Laird’s first non-fiction book, Into Tibet had its origins in Mustang. While reporting from there he heard rumors about a covert CIA operation to arm Tibetans, based in Mustang during the 1960’s. Into Tibet was the result of ten years of research. In the 1990’s he spent months in the National Archives in Washington DC, combing through US Government documents about Tibet from the 1945-1952 period. Ultimately he filed Freedom of Information requests to obtain key classified documents. He then pursued a global hunt for those who had known Douglas Mackiernan, the first undercover CIA officer ever killed in the line of duty. The chase took him from Florida to Tibet and from India to Hawaii over the course of six years. He taped more than one hundred hours of interviews with more than two dozen primary sources, ranging from His Holiness the Dalai Lama to many former and current members of the CIA. Twenty years after publication of Laird’s book that CIA admitted the facts reported by Laird. At the time of publication of Laird’s book everything now reported on the CIA web site was vehemently denied. CIA still denies many aspects of this affair as reported by Laird.

Laird first met His Holiness the Dalai Lama in 1995, while reporting Into Tibet. Then in 1997, the Dalai Lama granted Laird a long series of interviews about Tibetan history: fifty hours over the course of three years. It took another six years to shape their dialogue into a history of Tibet entitled, The Story of Tibet: Conversations with The Dalai Lama. In 2001, Laird, and his wife, Jann Fenner, bought a home in the United States and began to spend time there, to enable Laird’s continuing research on the book. In 2005 as Laird was writing The Story of Tibet, Hurricane Katrina forced a halt. Laird picked up his camera once again, and worked to document the aftermath of that disaster for leading publications. In 2006, The Story of Tibet: Conversations with the Dalai was first published and then was ultimately published in 14 language editions, globally.
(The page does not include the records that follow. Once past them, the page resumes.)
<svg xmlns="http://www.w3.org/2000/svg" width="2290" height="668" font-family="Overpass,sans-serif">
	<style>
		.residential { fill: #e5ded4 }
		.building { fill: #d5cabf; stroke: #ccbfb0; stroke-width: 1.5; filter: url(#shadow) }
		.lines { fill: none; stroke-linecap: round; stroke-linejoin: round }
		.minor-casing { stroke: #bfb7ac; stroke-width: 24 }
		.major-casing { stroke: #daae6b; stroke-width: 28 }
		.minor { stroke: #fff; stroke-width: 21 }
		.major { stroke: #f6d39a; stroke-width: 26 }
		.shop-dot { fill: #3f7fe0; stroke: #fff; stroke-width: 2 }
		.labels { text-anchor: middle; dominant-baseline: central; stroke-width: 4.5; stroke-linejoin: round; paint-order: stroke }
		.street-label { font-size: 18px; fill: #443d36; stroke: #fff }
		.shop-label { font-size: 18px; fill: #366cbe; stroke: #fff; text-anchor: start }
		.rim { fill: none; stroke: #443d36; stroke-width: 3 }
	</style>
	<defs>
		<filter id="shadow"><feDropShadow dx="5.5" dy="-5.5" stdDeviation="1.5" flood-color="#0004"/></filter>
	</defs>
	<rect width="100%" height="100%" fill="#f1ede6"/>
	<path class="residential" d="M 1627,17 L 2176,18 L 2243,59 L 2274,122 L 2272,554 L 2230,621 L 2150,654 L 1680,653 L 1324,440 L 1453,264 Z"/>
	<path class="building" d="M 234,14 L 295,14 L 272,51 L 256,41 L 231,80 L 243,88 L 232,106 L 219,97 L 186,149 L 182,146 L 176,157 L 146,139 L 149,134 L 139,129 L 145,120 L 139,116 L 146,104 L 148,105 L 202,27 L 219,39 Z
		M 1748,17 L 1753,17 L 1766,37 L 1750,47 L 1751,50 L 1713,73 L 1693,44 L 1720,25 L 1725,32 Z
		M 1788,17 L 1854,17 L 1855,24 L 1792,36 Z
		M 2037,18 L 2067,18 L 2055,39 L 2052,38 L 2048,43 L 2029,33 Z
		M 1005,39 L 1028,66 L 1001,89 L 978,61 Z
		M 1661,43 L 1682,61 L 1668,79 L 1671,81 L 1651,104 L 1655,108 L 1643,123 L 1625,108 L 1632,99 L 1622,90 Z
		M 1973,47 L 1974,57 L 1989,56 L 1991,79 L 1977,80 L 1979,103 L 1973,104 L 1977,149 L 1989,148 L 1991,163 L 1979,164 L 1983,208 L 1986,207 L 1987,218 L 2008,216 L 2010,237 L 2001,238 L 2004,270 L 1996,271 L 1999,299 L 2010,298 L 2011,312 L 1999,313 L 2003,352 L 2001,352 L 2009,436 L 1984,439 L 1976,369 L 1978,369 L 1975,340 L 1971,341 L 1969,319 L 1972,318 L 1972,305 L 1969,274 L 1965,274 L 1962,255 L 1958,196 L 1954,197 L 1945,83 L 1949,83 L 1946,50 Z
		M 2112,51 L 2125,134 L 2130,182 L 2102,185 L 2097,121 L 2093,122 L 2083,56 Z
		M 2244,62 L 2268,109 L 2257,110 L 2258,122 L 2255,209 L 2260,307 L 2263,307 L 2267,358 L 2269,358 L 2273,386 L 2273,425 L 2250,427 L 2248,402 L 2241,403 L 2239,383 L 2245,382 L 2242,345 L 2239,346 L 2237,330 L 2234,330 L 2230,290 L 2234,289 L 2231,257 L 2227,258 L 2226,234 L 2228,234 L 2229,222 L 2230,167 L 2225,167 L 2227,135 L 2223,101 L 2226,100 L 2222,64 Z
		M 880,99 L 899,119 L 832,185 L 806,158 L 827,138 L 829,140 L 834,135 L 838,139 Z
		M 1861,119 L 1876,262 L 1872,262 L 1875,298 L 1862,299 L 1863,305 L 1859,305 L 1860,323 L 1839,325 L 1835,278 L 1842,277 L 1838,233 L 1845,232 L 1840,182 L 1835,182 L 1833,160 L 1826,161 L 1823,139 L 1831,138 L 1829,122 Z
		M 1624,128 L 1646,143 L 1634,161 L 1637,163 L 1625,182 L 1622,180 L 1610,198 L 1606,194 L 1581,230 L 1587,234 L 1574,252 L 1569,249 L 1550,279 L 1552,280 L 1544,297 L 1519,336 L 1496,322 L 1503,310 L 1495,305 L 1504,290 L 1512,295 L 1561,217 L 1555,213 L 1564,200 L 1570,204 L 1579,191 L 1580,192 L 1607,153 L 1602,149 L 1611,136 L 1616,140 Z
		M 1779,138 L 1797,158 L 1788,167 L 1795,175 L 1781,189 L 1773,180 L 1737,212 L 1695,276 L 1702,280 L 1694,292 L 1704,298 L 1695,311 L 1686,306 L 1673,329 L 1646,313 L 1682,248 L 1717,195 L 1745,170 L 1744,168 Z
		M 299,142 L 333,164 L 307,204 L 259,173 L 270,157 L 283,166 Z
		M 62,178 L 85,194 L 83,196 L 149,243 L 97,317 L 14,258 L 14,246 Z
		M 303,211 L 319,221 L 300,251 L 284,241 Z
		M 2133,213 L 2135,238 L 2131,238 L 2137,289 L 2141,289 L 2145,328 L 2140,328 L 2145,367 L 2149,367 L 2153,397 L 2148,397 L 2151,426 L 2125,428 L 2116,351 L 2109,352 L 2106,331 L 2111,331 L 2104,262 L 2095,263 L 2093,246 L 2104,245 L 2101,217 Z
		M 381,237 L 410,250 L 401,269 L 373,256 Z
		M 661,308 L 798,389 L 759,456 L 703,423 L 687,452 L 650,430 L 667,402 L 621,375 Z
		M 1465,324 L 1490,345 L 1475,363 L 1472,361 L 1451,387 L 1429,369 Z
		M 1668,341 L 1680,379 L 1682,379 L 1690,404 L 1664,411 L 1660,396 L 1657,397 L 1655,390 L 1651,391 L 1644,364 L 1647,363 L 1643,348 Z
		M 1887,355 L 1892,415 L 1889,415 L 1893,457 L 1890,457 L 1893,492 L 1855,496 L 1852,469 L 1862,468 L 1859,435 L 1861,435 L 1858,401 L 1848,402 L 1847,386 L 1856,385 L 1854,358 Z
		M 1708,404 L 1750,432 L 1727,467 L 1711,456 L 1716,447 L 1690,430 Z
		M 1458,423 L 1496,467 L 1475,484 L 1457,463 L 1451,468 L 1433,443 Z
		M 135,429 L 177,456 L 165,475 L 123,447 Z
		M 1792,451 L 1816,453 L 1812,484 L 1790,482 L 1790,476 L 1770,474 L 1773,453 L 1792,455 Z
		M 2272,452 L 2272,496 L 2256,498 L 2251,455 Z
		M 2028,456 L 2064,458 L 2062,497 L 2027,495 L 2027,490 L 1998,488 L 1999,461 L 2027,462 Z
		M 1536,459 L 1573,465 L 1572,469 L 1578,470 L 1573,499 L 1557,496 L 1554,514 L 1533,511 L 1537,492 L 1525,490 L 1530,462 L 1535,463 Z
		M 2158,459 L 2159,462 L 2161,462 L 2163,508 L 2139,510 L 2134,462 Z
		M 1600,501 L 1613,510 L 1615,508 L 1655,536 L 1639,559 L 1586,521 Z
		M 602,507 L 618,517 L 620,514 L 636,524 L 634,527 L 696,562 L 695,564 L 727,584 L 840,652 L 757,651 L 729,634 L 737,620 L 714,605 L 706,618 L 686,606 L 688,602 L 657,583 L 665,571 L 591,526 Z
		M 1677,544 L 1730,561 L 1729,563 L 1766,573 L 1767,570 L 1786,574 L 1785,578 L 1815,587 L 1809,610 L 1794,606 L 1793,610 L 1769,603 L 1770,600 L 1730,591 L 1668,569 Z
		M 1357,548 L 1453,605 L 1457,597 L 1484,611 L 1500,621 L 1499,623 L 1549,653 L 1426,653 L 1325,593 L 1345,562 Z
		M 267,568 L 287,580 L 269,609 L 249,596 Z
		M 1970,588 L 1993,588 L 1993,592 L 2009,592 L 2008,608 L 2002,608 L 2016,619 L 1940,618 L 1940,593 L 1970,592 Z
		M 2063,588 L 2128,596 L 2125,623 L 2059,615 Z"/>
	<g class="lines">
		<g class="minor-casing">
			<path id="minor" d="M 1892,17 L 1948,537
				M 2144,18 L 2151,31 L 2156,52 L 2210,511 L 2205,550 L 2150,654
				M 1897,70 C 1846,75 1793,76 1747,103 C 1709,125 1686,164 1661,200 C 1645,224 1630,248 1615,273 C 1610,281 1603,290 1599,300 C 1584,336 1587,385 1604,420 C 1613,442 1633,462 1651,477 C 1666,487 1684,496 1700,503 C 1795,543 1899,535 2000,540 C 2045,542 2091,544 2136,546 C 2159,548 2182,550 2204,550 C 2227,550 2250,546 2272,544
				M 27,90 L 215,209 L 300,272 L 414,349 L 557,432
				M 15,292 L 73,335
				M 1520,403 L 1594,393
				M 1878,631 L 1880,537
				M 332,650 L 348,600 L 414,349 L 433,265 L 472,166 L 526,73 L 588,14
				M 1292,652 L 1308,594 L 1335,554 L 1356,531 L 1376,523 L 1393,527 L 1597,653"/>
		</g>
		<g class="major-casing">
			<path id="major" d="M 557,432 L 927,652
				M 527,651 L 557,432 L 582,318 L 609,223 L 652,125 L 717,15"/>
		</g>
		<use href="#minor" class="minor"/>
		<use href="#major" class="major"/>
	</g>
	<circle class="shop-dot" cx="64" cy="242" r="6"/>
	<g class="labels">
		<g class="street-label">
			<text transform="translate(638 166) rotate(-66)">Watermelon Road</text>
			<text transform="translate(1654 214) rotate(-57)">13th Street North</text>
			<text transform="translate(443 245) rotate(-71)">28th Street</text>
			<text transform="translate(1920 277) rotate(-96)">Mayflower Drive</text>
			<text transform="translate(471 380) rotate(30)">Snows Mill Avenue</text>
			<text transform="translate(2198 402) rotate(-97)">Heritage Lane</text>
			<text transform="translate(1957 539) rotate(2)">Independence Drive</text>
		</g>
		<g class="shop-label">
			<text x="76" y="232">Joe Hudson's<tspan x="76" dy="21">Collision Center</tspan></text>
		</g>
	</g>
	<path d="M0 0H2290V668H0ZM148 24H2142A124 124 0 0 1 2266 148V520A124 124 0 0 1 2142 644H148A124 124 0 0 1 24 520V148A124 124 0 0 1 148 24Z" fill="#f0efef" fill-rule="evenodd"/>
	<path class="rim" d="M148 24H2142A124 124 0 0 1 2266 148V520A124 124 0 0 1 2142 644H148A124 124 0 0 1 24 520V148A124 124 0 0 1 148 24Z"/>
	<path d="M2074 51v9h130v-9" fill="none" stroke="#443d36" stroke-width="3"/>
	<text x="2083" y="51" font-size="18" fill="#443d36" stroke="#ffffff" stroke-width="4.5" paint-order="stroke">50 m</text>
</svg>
Between conversations with the Dalai Lama, in India, Laird managed to continue traveling in Tibet. At one point when Laird asked his Holiness about how he first heard about the bodhisattva Chenrizi the Dalai Lama said that before he could read or write he was looking at a mural one day, and a monk had told him the story of how Chenrizi had become the protector of Tibet. In this way Laird saw that the murals of Tibet were critical touchstones in the preservation of many aspects of Tibetan history and religion. Starting in 2002 he began to create life size images of whole Tibetan wall murals. For this he developed unique digital methods and tools. He ultimately created high resolution, life size, images of more than 300 Tibetan murals, from all over the Tibetan Plateau. Laird’s image of a 10×10 ft mural is that same size. This led to the production of what is considered the seminal book on the subject, Murals of Tibet, TASCHEN, 2018, as well as multiple museum exhibitions of fine art prints of these images. His Holiness the Dalai Lama, described this effort as “important work” and to support it agreed to sign all 998 copies of Murals of Tibet.

Thomas Laird now divides his time between Asia and New Orleans. He is working on a number of projects with the high resolution image archive of Tibetan murals, including fine art exhibitions; projection mapped immersive shows, and a VR project.